Dataset excerpts: Begin

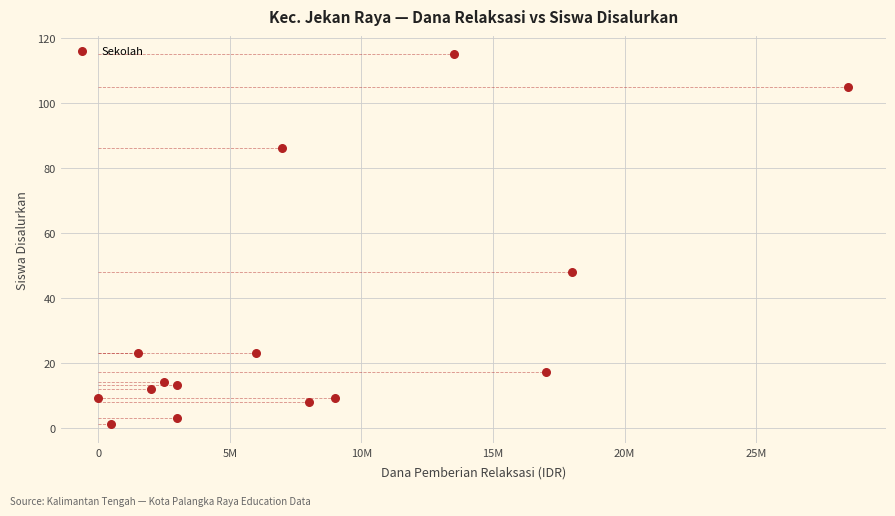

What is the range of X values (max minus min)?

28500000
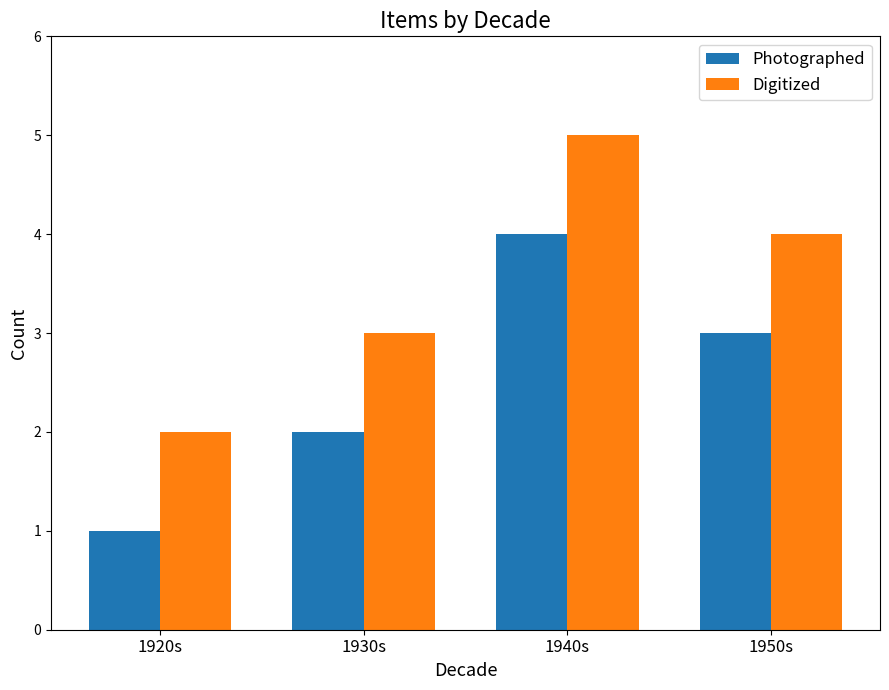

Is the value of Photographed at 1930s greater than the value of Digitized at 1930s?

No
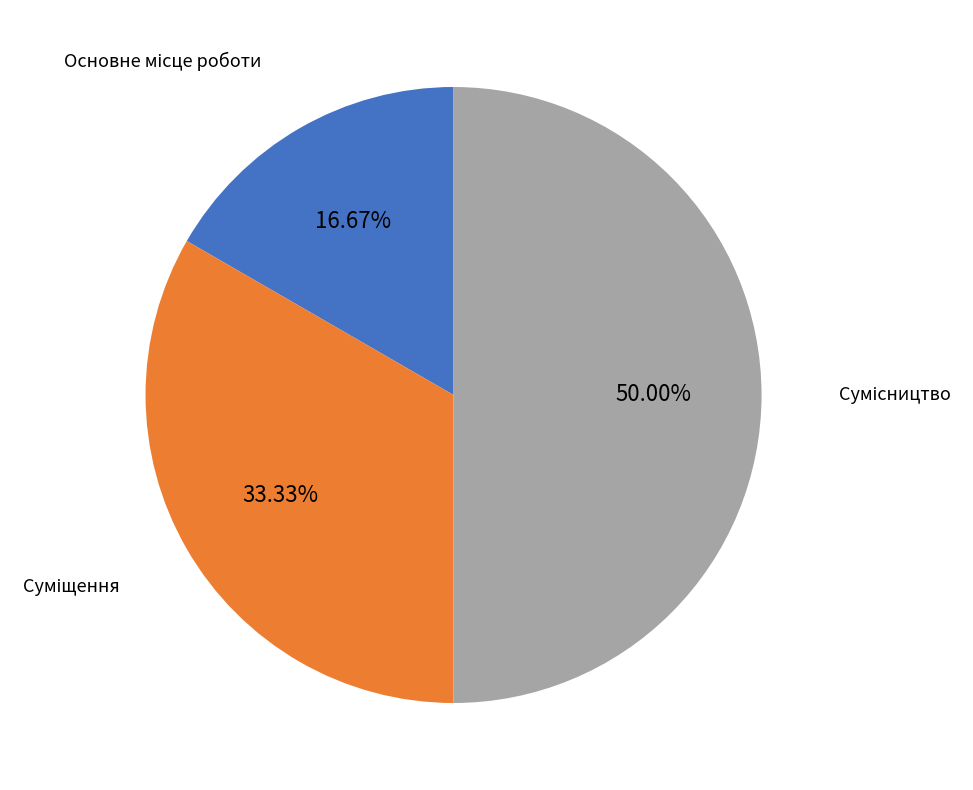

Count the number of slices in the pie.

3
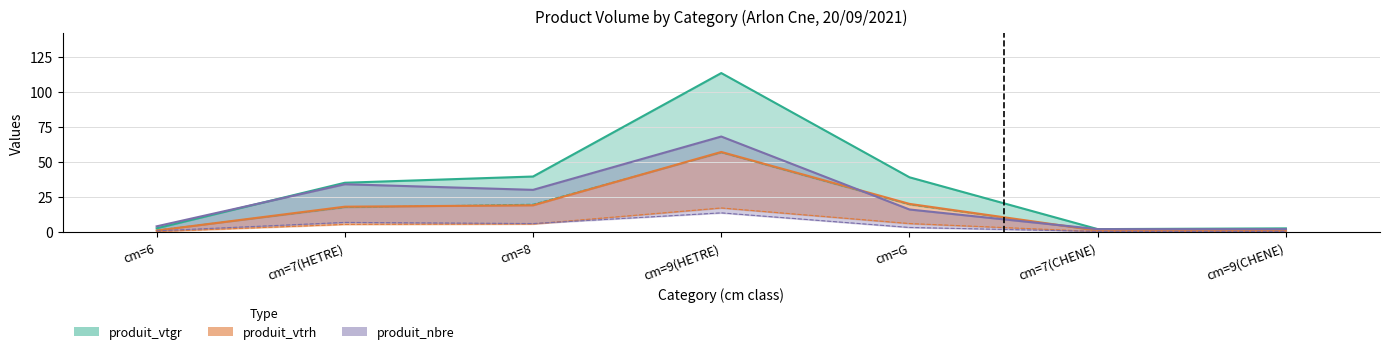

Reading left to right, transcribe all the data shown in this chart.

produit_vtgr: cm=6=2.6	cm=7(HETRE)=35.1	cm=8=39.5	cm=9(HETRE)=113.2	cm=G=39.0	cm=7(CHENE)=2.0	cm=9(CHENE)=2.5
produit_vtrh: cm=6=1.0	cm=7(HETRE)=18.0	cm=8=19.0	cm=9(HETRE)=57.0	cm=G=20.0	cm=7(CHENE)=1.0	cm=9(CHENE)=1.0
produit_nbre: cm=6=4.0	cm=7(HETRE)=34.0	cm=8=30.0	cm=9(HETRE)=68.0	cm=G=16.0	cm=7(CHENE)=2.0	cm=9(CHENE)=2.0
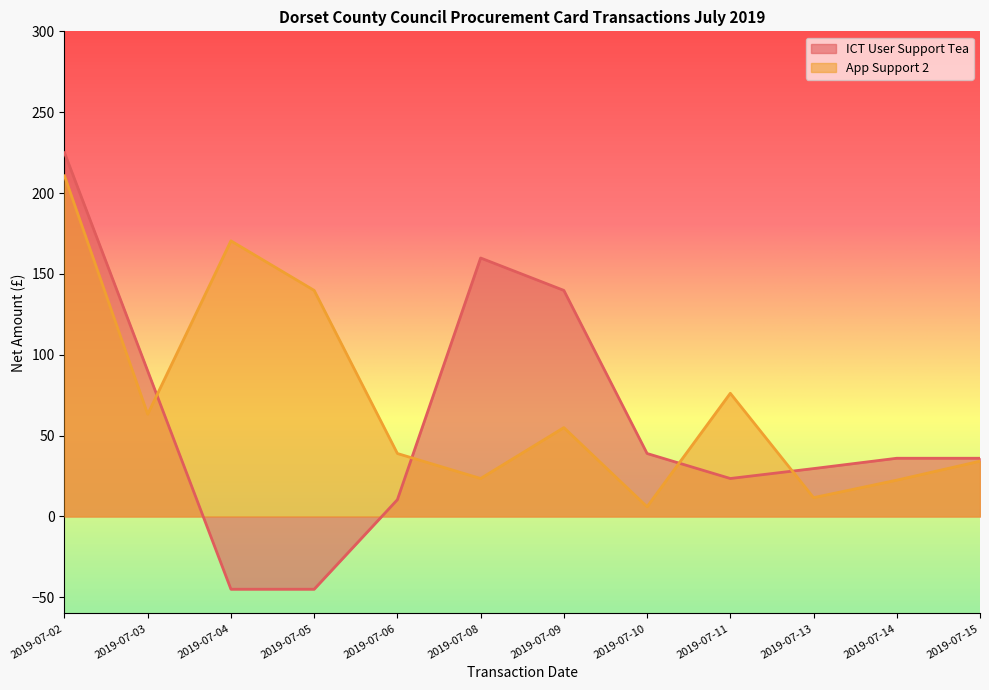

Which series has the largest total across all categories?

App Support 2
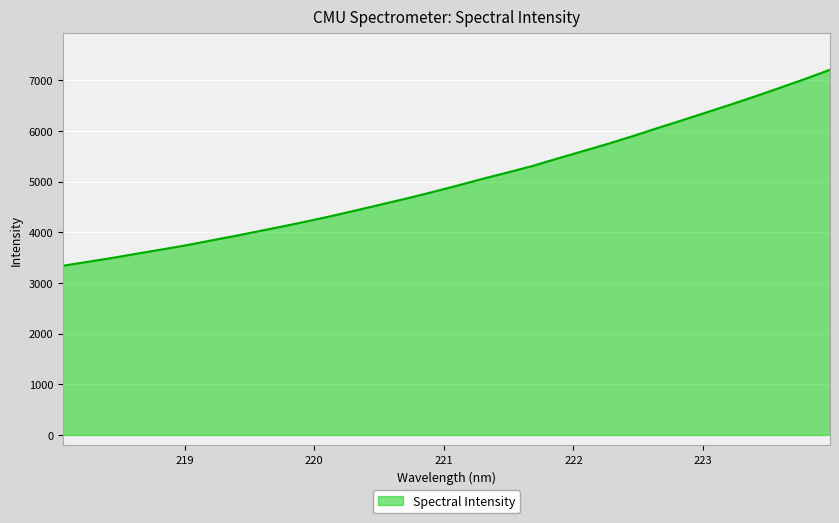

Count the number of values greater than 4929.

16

Dataset excerpts: End
Dataset excerpts: Begin

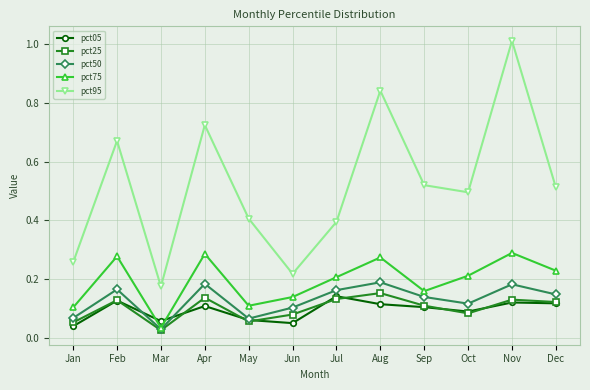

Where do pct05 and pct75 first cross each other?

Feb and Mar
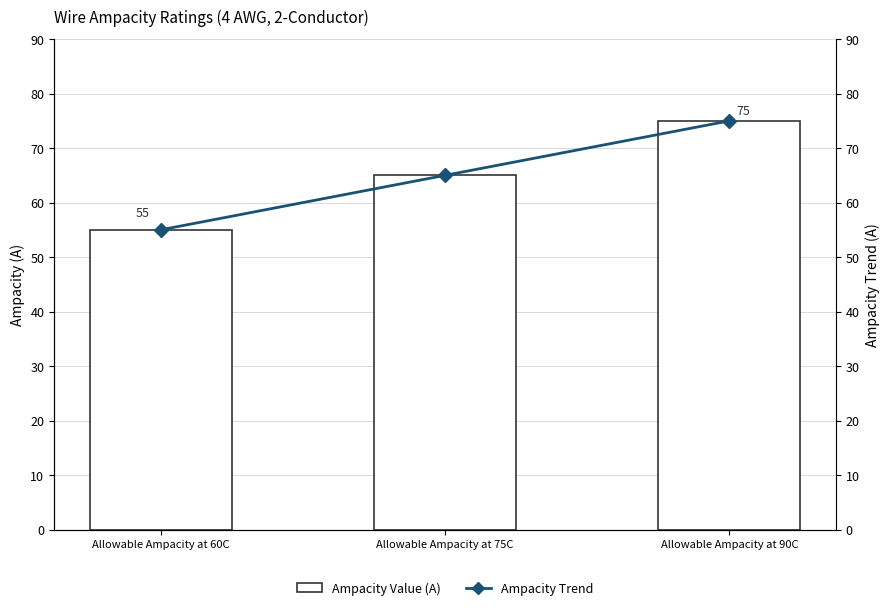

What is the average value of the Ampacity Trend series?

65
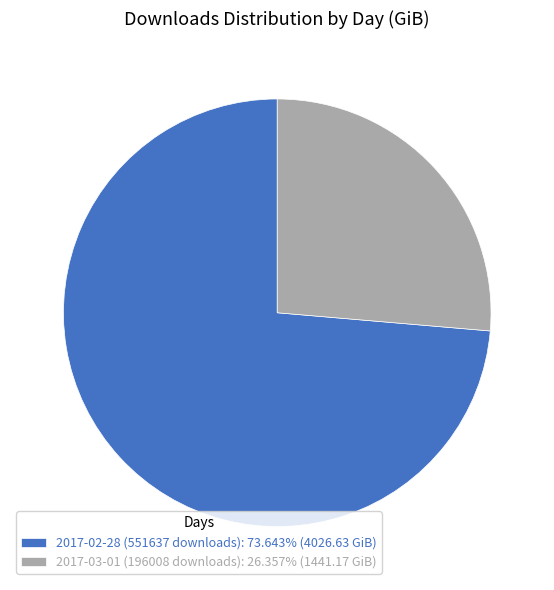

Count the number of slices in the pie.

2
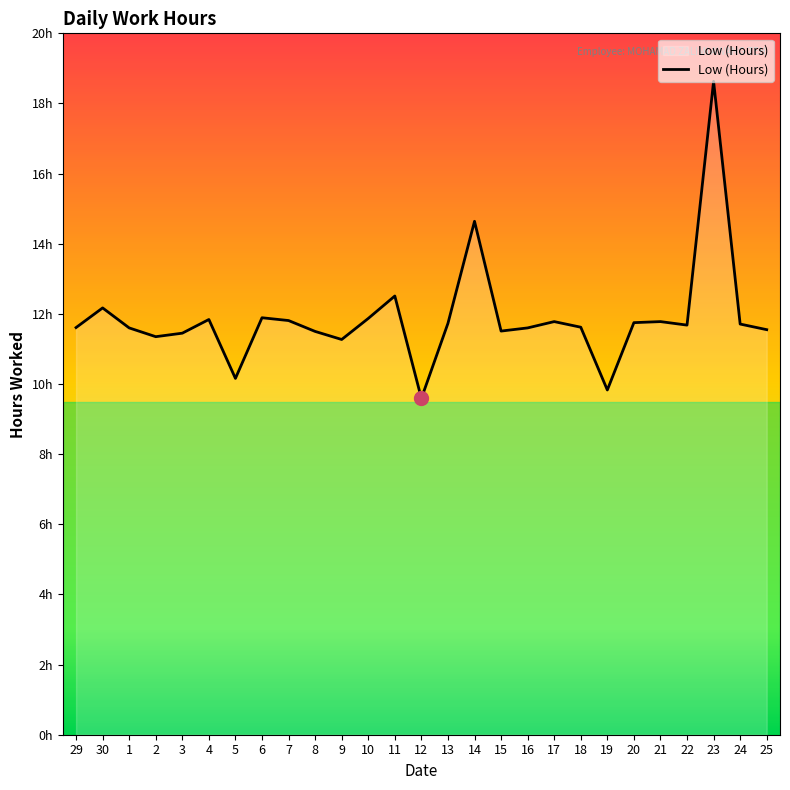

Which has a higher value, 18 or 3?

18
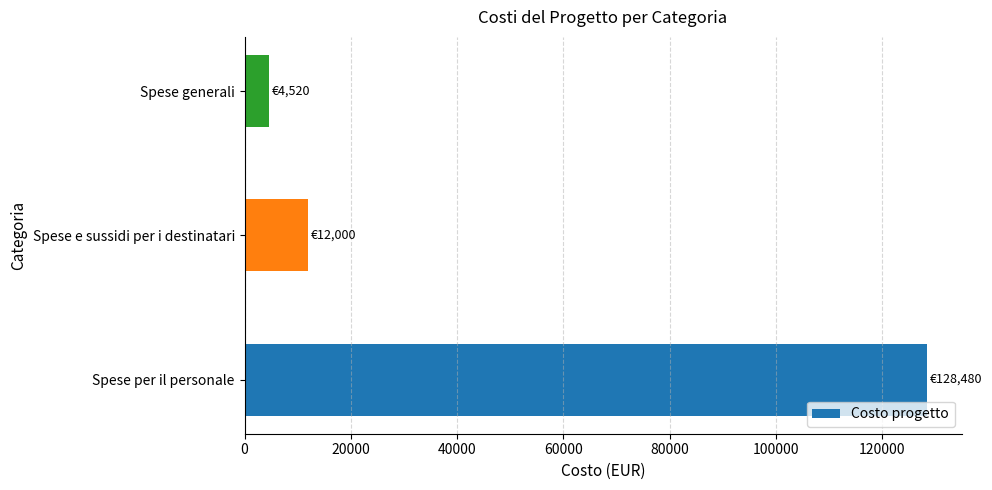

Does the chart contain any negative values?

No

Dataset excerpts: End

> Aim of the exercise
Duplicate the lines from the line with "What is the range" up to and including the line with "Reading left to", leaving out the pictures.

> Expected answer
What is the range of X values (max minus min)?

28500000

Is the value of Photographed at 1930s greater than the value of Digitized at 1930s?

No

Count the number of slices in the pie.

3

Reading left to right, transcribe all the data shown in this chart.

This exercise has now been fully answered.